# Will they chew?



## Elliriyanna (Apr 24, 2015)

Will rabbits chew the bottom trim in our house? I am guessing so but just want to check. What do most people do to prevent this?


----------



## Azerane (Apr 25, 2015)

Some do, some don't. Bandit is fortunately not a chewer of trim, but he'll go after power cords if I'm careless enough to leave them around. They'll always want to chew something, the best bet is to provide them with something they love and are allowed to chew.

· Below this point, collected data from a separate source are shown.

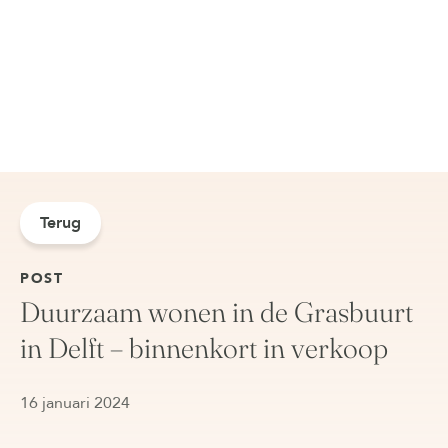
Terug
POST
Duurzaam wonen in de Grasbuurt
in Delft – binnenkort in verkoop
16 januari 2024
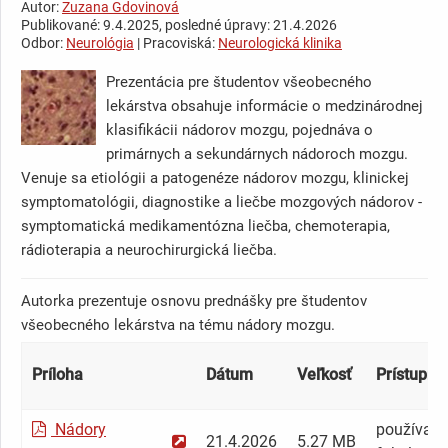
Autor:
Zuzana Gdovinová
Publikované: 9.4.2025, posledné úpravy: 21.4.2026
Odbor:
Neurológia
| Pracoviská:
Neurologická klinika
Prezentácia pre študentov všeobecného
lekárstva obsahuje informácie o medzinárodnej
klasifikácii nádorov mozgu, pojednáva o
primárnych a sekundárnych nádoroch mozgu.
Venuje sa etiológii a patogenéze nádorov mozgu, klinickej
symptomatológii, diagnostike a liečbe mozgových nádorov -
symptomatická medikamentózna liečba, chemoterapia,
rádioterapia a neurochirurgická liečba.
Autorka prezentuje osnovu prednášky pre študentov
všeobecného lekárstva na tému nádory mozgu.
Príloha
Dátum
Veľkosť
Prístupnos
Nádory
používateľ
21.4.2026
5.27 MB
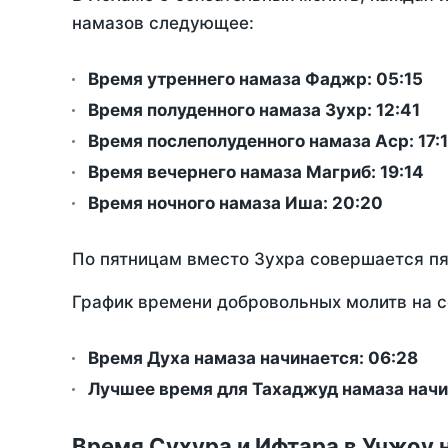
намазов следующее:
Время утреннего намаза Фаджр:
05:15
Время полуденного намаза Зухр:
12:41
Время послеполуденного намаза Аср:
17:
Время вечернего намаза Магриб:
19:14
Время ночного намаза Иша:
20:20
По пятницам вместо Зухра совершается п
График времени добровольных молитв на с
Время Духа намаза начинается: 06:28
Лучшее время для Тахаджуд намаза начи
Время Сухура и Ифтара в Учжоу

Bandit has a two boxes nested inside each other that he can go in and out of through a small hole and he'll spend quite a bit of time in there chewing it and ripping it to shreds.

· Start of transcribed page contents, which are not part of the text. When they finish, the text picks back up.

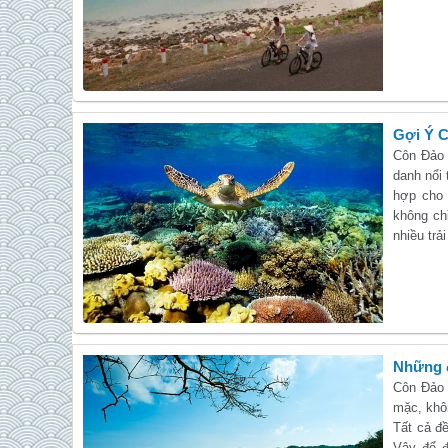
Gợi Ý 
Côn Đảo 
danh nổi 
hợp cho 
không ch
nhiều trả
Những đ
Côn Đảo 
mặc, khô
Tất cả đ
Vậy để đ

In order to prevent it, provide other outlets for chewing, some people use a bitter apple spray to deter them (though some bunnies love it), and I know another member simply tacked on some pieces of pine over the top for the bunnies to chew on.

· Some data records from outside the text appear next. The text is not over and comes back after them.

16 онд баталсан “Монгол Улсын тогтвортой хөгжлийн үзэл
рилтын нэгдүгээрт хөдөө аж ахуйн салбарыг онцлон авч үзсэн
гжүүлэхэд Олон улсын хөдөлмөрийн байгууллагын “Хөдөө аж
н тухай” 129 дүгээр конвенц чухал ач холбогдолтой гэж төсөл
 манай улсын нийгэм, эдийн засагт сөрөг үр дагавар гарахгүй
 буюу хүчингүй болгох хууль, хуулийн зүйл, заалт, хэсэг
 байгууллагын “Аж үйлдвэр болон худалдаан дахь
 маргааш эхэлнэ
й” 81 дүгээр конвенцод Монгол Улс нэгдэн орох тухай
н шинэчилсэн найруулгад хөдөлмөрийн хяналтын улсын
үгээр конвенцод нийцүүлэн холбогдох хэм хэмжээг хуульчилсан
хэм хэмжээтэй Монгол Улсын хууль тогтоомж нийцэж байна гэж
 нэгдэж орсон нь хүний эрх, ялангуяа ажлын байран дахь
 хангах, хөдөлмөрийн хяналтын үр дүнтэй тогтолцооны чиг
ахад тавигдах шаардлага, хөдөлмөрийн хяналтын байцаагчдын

I don't have a lot of solutions, since it's not an issue for me.


----------



## Elliriyanna (Apr 25, 2015)

I have decided to just use the pen and cage to keep them .. well him, away from the walls. I was going to use the wall as one side of the pen but its better not to risk the damage.


----------



## Nancy McClelland (Apr 28, 2015)

I used loose floor tiles in the small areas and shelving boards for longer runs. Some don't bother anything and some come from the nether regions of biblical places of eternal punishment. We had one little Mini-Rex that probably got to 15 phone cords--only phone cords and nothing else. We had one that would get up on the computer desk and wreak havoc with any cable available--just leave the chair out a little bit and she'd be up there in seconds. 2 printer cables and a new sound system (couldn't repair it the second time) later my wife finally remembered to push the chair in--of course the was some evil looks and a threat to burn the chair and you'll be standing forevermore exchanged when she tried to blame the bunny for being a bunny.


----------



## Elliriyanna (Apr 28, 2015)

I decided to err on the side of caution and will just make sure there is a gap between the pen and the wall.


----------



## Blue eyes (Apr 28, 2015)

I think I posted a pic of how I used a length of 1 x 3 to block the trim. Of all of my rabbits, I've only ever had two that chewed the trim.

Another option would be to use those grids that people use for their NIC cages and just zip tie them together and put them in front of the baseboards. 

Someone suggested that one can rub a bar of ivory soap on the trim to discourage chewing. But it didn't work with my bun. 

...just some thoughts...


----------



## Elliriyanna (Apr 28, 2015)

You did but I can't tack anything to the walls.

I think I found a way to make a decent size pen and keep him from chewing what he shouldnt


----------



## Blue eyes (Apr 29, 2015)

Nothing went in the walls. I just used two pin nails in the baseboard for an 8' section. When they were removed, the holes couldn't even be seen.

Glad you found a solution.


----------



## BrandyAnn (Apr 29, 2015)

I know you found a solution but I just thought i'd add some input. 

Babii, my rabbit who passed away a few years ago LOVED the corner of walls and trim. She wouldn't chew any other furniture (wires though..tsk tsk) but my Rumple just doesn't chew anything that isn't her food. She can be completely left alone with a giant pile of wires and she won't touch a thing. Which isn't always great, I need her to start chewing on wood or cardboard to trim those teeth down lol.


----------



## Blue eyes (Apr 29, 2015)

^^^ It is nice to have a well-behaved bunny!! Just thought you should know, though, that if she is getting unlimited hay, that is plenty sufficient to wear her teeth down. She doesn't have to chew on wood or cardboard to do that. The hay provides enough chewing.


----------



## BrandyAnn (May 1, 2015)

Blue eyes said:


> ^^^ It is nice to have a well-behaved bunny!! Just thought you should know, though, that if she is getting unlimited hay, that is plenty sufficient to wear her teeth down. She doesn't have to chew on wood or cardboard to do that. The hay provides enough chewing.



She eats hay! I've been giving her tonnes, along with vegetables.


----------



## Buns4Life_Cinder (May 6, 2015)

If u keep. Our bun occupied with other interesting toys no it went but mine chews on my mirror framing, books, cage doors, doors, the floor, trimming, etc. That's because she doesn't have enough fun though but I'm making a mansion out of cardboard from some old boxes so that shod be fine. Have fun bunnies


----------